The Direct Attack Drill is Special: Self-Scaling Games

The direct attack drill is a drill that I was first introduced to by Adrien Pommellet, who learned it from a Giovanni Rapisardi video. I later read about it in the book Make the Cut by John Chow, in reference to modern Sabre fencing. Over the last couple of years, we have used this game to great effect at Bucks, and as I understand it, it has become a staple of the repertoire of the other GD4H coaches as well. The drill goes like this:

Fencers take the roles of attacker (A) and defender (B). A starts in a point high cutting guard, B starts in a low guard. Starting from a fixed distance, A throws a direct cut to B’s head, which B attempts to parry. If the cut lands, A takes a small step back, if the cut is parried, A takes a small step forward, and the drill repeats. 

It is a very simple competitive game with only one path to success for each player: land a hit or parry. The attacker gets to choose the timing and rhythm of their hit, but that’s about it, only direct attacks are allowed, so they may not feint or attack an unexpected target. The purpose of the drill is for the attacker to make their attacks as efficiently as possible, and to find the distance at which they can expect to reliably land a direct attack (Chow refers to this as the “PONE,” or “point of no escape” in Make the Cut). Secondary purposes are perception and parrying ability for the defender, and working on the “ballistic passing step” motion for the attacker. 

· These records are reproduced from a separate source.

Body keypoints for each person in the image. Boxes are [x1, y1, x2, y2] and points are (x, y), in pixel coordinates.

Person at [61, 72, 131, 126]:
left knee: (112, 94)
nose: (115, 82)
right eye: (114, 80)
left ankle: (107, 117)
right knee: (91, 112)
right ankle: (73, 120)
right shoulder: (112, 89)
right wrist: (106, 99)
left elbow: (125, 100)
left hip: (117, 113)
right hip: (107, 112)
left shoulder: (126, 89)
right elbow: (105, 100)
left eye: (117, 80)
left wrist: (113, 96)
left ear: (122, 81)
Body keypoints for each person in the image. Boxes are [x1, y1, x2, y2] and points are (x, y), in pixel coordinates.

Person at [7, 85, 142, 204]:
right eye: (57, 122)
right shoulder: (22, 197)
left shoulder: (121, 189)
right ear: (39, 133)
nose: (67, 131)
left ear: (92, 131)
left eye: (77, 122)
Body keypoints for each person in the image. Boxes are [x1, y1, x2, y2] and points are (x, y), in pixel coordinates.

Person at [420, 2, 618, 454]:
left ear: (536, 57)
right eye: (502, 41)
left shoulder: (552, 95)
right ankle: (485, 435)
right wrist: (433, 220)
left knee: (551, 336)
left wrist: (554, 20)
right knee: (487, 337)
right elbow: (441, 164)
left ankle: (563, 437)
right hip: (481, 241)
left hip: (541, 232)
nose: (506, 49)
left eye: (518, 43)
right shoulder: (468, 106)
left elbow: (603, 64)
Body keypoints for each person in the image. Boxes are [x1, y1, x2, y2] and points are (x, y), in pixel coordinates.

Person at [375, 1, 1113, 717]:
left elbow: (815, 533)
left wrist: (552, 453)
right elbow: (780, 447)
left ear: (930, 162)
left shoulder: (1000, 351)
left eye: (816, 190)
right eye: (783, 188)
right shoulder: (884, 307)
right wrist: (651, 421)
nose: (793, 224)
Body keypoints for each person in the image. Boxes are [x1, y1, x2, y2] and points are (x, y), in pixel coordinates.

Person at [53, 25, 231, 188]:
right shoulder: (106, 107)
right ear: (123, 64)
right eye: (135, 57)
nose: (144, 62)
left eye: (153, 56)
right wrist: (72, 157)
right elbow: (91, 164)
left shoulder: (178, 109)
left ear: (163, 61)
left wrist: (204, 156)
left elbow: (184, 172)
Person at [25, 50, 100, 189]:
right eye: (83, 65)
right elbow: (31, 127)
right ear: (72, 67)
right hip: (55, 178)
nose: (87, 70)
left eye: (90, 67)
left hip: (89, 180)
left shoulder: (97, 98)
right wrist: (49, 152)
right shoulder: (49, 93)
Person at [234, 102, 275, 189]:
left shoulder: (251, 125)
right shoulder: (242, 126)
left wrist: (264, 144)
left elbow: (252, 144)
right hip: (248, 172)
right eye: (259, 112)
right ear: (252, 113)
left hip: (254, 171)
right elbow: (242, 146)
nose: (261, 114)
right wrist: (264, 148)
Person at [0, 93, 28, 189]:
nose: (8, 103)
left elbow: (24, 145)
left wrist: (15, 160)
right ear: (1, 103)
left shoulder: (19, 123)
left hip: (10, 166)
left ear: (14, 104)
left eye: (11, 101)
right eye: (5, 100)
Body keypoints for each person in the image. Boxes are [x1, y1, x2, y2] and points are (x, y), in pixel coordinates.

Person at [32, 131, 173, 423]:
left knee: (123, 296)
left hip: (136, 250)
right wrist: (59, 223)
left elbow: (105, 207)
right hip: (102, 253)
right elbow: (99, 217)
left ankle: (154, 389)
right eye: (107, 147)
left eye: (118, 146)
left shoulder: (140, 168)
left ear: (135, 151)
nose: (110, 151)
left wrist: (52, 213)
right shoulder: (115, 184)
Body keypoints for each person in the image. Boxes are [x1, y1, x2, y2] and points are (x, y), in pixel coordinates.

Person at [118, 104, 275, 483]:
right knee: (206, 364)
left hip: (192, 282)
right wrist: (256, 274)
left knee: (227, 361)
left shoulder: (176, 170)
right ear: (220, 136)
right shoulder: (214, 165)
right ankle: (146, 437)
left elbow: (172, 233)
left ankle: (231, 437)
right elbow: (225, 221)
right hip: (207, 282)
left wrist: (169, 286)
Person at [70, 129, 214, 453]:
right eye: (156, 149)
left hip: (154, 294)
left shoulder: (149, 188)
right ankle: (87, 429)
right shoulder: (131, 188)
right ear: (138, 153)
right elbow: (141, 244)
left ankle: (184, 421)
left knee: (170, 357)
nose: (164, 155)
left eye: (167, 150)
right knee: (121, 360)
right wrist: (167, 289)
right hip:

The thing that makes this drill special is that it is what I consider to be “self-scaling.” By that I mean, no matter what the relative skill levels of both participants are, they can both participate in this drill and try as hard as they can. This is possible because it gets easier as you get closer and more difficult as you get far away. There will always be a distance that is so close that the attacker can’t help but hit, and a distance that is so far that the attacker has no chance of hitting. If both players have a very high disparity in skill, the game will proceed the same as usual, but the lower skill player will end up attacking at much closer distances, and the higher skilled player will end up attacking at further distances. 

The self-scaling aspect of this drill is extremely useful. Usually in a competitive drill, if there is a large skill disparity, either the more skilled side will end up dominating and have a lot more successful reps than the less skilled side, or the more skilled side will lower their level to meet the less skilled side. The first method is okay for the more skilled side but less useful for the less skill side, and the second is the reverse. If all drills were self-scaling, this would not be a problem, because both sides would be able to try as hard as they can and still get something out of it. 

Okay, so self-scaling drills are good, so let’s make all drills self-scaling, right? Unfortunately that’s easier said than done. The mechanic that makes the direct attack drill self-scaling is starting from a different distance every rep. The problem with this is that it can’t be used when constantly adjusting distance is an aspect of the drill, which it almost always is. Nearly every skill, tactic, technique, and strategy in fencing involves manipulating distance through footwork, and if free footwork is allowed, then you can’t manually mandate a specific distance in the drill. 

It is possible that there are other ways to make self-scaling drills, such as giving a side a certain number of strikes that can increase or decrease, or changing the value of a successful rep throughout the match, but so far I have found none that are as elegant as the direct attack drill. Others have come up with some ideas for this, which you can find if you search the “self_scaling” tag on the Game Archive. Finding a drill that is both as self-scaling and tactically/technically applicable as the direct attack drill would be very valuable. Finding a formula for creating self-scaling drills would be a holy grail for game based teaching.